(Beginning of DOCUMENT SECTION)

A user has polymorphic type relationship help

I have a user that can belong to ONE of multiple different account types, I'm not sure the optimal way of setting up this relationship.

Say we have a User, that can be of account type Teacher, or Student, the base user object will contain all the shared attributes, while the teacher and student object will have the extended specific attributes for that type.

The way I see it as a kind of a mix between a pivot table and polymorphic relationship - as a User is either a teacher, or student, I can't use direct belongsTo(Student::class) or belongsTo(Teacher::class) relationship.

So if I use a pivot table called user_accounts that contains user_id, account_id, account_type, I'm unsure how to create the relationship correctly.

I expect the table to for example look like this

 user_id | account_id | account_type
      1                  3              student
      2                 4              teacher

Normally in the user model to represent a relationship you would use

public function student()
{
      return $this->belongsTo(Student::class);
}

The question is not knowing the account_type string, do we just do both $this->belongsTo(Student::class) and $this->belongsTo(Teacher::class) and let laravel deal with ignoring the invalid one, but I was wondering if it can be done dynamically, something like

public function userType()
{
    return $this->belongsToMany($accountType::class); // doesn't work
}

But I don't think this is possible ?

(End of DOCUMENT SECTION)
(Beginning of RAW DATA)

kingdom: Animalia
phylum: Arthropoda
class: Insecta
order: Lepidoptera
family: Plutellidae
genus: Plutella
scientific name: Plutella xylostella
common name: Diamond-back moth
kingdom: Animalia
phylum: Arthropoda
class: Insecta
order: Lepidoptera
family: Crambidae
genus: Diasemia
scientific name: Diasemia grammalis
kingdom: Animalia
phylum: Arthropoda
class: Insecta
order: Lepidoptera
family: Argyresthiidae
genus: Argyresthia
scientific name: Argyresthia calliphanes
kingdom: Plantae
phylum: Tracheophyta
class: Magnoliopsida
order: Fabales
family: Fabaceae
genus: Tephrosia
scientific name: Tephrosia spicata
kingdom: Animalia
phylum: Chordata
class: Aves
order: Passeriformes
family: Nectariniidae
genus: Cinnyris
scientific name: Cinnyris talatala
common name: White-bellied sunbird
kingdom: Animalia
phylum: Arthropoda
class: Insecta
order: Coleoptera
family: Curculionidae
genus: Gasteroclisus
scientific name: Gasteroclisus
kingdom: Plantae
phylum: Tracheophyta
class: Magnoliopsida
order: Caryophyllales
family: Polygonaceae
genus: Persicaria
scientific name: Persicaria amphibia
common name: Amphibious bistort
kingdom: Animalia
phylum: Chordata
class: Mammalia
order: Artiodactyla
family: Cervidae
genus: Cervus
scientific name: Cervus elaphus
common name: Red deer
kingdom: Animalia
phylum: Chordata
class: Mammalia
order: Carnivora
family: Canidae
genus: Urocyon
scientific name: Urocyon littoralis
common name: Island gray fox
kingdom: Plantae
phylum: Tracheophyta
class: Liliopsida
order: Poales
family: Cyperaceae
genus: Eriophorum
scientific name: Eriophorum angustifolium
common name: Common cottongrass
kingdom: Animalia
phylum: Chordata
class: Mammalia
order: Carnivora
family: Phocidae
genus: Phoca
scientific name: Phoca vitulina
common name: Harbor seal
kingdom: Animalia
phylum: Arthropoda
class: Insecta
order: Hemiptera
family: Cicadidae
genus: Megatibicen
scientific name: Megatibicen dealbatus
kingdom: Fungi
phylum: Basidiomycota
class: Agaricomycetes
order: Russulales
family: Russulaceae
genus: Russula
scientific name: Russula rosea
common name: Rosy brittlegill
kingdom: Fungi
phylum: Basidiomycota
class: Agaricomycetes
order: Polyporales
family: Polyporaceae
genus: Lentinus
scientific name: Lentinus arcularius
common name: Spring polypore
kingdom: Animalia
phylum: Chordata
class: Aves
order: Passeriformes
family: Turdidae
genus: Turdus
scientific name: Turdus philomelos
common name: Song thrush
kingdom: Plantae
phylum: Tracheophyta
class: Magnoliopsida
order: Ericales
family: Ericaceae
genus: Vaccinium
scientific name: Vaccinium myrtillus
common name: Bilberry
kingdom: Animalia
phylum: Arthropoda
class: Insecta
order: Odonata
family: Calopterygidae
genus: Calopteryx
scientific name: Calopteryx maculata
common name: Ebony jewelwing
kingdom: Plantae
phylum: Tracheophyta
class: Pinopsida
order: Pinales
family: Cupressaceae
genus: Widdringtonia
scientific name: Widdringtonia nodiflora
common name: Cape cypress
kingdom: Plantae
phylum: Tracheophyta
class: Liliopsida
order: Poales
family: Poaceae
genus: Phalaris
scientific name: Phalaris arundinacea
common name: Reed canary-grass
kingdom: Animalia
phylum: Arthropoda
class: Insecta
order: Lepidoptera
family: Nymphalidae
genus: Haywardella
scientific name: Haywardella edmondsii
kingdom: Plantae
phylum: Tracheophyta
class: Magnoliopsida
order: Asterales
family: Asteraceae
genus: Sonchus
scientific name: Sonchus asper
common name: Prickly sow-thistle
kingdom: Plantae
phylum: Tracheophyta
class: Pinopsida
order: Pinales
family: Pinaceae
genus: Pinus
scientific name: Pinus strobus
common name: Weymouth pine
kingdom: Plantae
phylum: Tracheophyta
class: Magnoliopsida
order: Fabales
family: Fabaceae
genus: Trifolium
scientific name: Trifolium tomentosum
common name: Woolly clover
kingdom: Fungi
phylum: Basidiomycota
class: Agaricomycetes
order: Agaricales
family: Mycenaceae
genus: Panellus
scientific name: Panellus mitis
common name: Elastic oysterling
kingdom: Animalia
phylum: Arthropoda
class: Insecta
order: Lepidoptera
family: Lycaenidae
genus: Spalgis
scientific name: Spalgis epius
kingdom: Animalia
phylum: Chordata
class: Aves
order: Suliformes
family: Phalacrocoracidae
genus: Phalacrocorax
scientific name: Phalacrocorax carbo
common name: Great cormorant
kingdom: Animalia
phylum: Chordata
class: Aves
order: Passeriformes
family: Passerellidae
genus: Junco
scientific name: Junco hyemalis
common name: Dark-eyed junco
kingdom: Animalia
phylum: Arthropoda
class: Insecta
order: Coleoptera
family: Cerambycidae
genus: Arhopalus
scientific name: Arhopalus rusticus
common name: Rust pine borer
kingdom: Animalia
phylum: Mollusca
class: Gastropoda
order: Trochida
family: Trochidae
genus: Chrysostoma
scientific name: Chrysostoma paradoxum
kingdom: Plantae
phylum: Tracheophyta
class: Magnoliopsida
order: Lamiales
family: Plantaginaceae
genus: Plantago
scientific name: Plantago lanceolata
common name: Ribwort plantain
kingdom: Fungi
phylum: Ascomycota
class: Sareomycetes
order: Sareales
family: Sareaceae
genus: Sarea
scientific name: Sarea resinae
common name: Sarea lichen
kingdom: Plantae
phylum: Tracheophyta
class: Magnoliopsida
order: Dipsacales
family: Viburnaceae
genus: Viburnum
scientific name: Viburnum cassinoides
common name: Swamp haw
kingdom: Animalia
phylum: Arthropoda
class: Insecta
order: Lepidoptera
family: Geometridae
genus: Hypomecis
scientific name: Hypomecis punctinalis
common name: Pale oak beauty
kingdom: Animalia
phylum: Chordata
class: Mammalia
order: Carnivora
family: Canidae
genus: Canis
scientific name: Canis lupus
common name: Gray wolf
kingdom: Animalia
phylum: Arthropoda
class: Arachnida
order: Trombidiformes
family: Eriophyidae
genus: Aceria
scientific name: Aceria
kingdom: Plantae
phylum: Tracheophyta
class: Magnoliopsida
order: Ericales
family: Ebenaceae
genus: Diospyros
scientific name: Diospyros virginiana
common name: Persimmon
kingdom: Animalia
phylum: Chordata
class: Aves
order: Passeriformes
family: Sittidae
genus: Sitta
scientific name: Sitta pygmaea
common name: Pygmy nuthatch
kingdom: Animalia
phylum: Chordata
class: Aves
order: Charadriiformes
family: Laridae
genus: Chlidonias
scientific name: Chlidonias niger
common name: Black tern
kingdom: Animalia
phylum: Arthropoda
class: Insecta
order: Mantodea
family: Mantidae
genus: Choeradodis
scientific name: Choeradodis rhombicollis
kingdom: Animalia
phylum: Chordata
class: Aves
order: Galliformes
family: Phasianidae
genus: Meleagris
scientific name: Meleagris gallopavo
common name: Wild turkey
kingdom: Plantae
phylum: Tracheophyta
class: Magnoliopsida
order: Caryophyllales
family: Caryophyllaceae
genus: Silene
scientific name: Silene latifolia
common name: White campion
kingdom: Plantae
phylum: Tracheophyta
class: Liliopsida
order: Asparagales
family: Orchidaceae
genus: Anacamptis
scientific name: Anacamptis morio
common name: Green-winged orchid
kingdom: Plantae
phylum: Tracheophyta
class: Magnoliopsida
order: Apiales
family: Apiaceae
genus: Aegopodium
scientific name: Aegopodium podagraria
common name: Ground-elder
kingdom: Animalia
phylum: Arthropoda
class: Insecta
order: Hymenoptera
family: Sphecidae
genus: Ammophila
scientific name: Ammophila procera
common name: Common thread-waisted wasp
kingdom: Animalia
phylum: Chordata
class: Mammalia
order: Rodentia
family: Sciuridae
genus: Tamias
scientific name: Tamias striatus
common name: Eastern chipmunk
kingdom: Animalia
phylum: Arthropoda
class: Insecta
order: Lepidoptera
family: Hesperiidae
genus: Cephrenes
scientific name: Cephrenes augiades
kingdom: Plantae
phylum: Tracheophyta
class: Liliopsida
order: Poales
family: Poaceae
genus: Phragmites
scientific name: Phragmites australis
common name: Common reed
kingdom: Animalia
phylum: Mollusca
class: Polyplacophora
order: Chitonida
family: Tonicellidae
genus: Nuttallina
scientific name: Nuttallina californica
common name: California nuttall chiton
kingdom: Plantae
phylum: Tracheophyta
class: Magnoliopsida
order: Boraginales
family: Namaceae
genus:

(End of RAW DATA)

▶ ASSIGNMENT
Change "pivot table" to "join table" in the part of the post about the polymorphic user relationship that opens with the words containing "Say we have" and closes with "the relationship correctly.", and give that part again.

▶ TASK OUTPUT
Say we have a User, that can be of account type Teacher, or Student, the base user object will contain all the shared attributes, while the teacher and student object will have the extended specific attributes for that type.

The way I see it as a kind of a mix between a join table and polymorphic relationship - as a User is either a teacher, or student, I can't use direct belongsTo(Student::class) or belongsTo(Teacher::class) relationship.

So if I use a join table called user_accounts that contains user_id, account_id, account_type, I'm unsure how to create the relationship correctly.